** DATA EXTRACT follows **

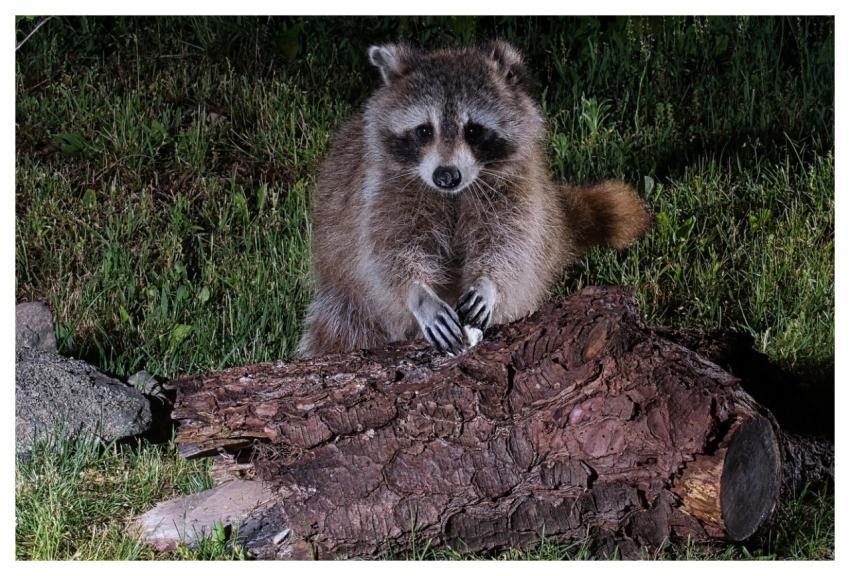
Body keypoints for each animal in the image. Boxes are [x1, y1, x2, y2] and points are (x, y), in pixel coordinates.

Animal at [297, 40, 650, 357]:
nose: (446, 176)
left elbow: (511, 244)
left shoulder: (517, 187)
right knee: (341, 327)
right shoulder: (383, 188)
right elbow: (388, 251)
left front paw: (489, 284)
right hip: (344, 291)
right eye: (424, 130)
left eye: (474, 130)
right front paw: (418, 294)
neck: (453, 194)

** End of DATA EXTRACT **

INSTRUCTIONS TO FOLLOW:
Return, from the data above, each line in which the string "left" appears.

SOLVED PROBLEM:
left elbow: (511, 244)
left shoulder: (517, 187)
left front paw: (489, 284)
left eye: (474, 130)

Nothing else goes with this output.